É inoppugnabile, ribadisco, come obiezione. E anche molto ottimistica, in fondo, perché parla di un ‘poi’. Appare impensabile, infatti, che non ci sia un poi. Il poi è la speranza, ma la speranza non ha evidenze scientifiche. Banalmente, sono a casa anche io, in attesa del poi. Siamo tutti in attesa di questo poi. Disposti a sopportare il quando, ma anche il come sarà, questo poi. Ma c’è un’emergenza, e l’emergenza è qui e ora, mi fanno notare. L’emergenza è testarda.
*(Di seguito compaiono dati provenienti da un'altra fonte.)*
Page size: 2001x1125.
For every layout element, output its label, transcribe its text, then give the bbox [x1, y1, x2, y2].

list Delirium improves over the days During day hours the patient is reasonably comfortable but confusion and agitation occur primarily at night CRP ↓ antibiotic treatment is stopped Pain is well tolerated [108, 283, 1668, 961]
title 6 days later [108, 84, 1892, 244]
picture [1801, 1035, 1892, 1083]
Quindi dobbiamo collaborare. Giusto. Ma non vi permetto di farci sentire in colpa, almeno questo. Ho l’impressione di un equivoco: che l’esito di tutto dipenda da noi. Questo ci fa diventare giudici e alla men peggio delatori dei comportamenti altrui. Noi possiamo essere l’aggravante, non la causa.

Se siamo la causa, allora non rinnego quella che ho definito appunto quarantena eterna, visto che (come pare) è la mancanza di senso civico la causa di tutto. Non avremo mai più emergenze sanitarie, smog, e neanche code alle poste o ai supermercati. Ma se non è così, se così non è possibile, allora c’è un problema. É un po’ come dare la colpa ai cattivi comportamenti dei condomini se crolla un palazzo. Un palazzo costruito male, prima o poi, crollerà, anche con condomini virtuosi.

Metafora a parte, non entro nel merito delle scelte (a dire il vero, dei decreti) del Governo. Non ho gli strumenti per farlo. Ho cercato di comprendere il senso della scelta sorprendente del Regno Unito, in termini di strategia nella ‘lotta al virus’, ritenendola una scelta politica legittima; ripeto, non giusta o sbagliata (questo lo deciderà l’esito) ma legittima. Pare ci sia un ripensamento, che probabilmente è più una messa a punto più precisa della strategia, da molti intesa come una macellazione darwiniana, un ‘non fare niente’, cosa questa sì impensabile, anche per un personaggio discutibile come BoJo. Poi costui deciderà se essere governo che governa la volontà popolare o essere esecutivo che esegue la volontà popolare. Vedremo anche questa scelta.

Ma torno alla sottile differenza tra salute e salvezza. In questi giorni, sto rileggendo il Dialogo della salute, di Carlo Michelstaedter, il filosofo sul quale ho scritto la mia tesi di laurea, in filosofia morale. Nel dialogo, Carlo (giovanissimo) si interroga sul significato di salute e di salvezza, e si interroga sul senso della scelta tra salute e salvezza. Una scelta estrema, ovviamente, cui può essere chiamato l’uomo. L’uomo che sceglie è il persuaso, è colui che è consapevole del significato vero della propria umanità, del suo limite che è anche il suo orizzonte, della sua tragicità che è anche la sua bellezza.

Lui così conclude. Siamo a Gorizia, nel 1910.

Egli [il persuaso] guarda in faccia la morte e dà vita ai cadaveri che lo attorniano. E la sua fermezza è una via vertiginosa agli altri che sono nella corrente, e l’oscurità per lui si fende in una scia luminosa. Questo è il lampo che rompe la nebbia. E la morte, come la vita, di fronte a lui è senz’armi, che non chiede la vita e non teme la morte: ma con le parole della nebbia – vita morte, più e meno, prima e dopo, non puoi parlare di lui che nel punto della salute consistendo ha vissuto la bella morte.

É una chiosa devastante, senza scampo, di una profondità non umana. Sono vent’anni, da quando la lessi per la prima volta, che ci medito. Nell’ipotesi più remota e terribile, dovremo decidere.

In questo momento, la mia salute pare custodita in casa, spero. La mia salvezza, in questo momento, è continuare a riflettere, a cercare di capire, a scrivere.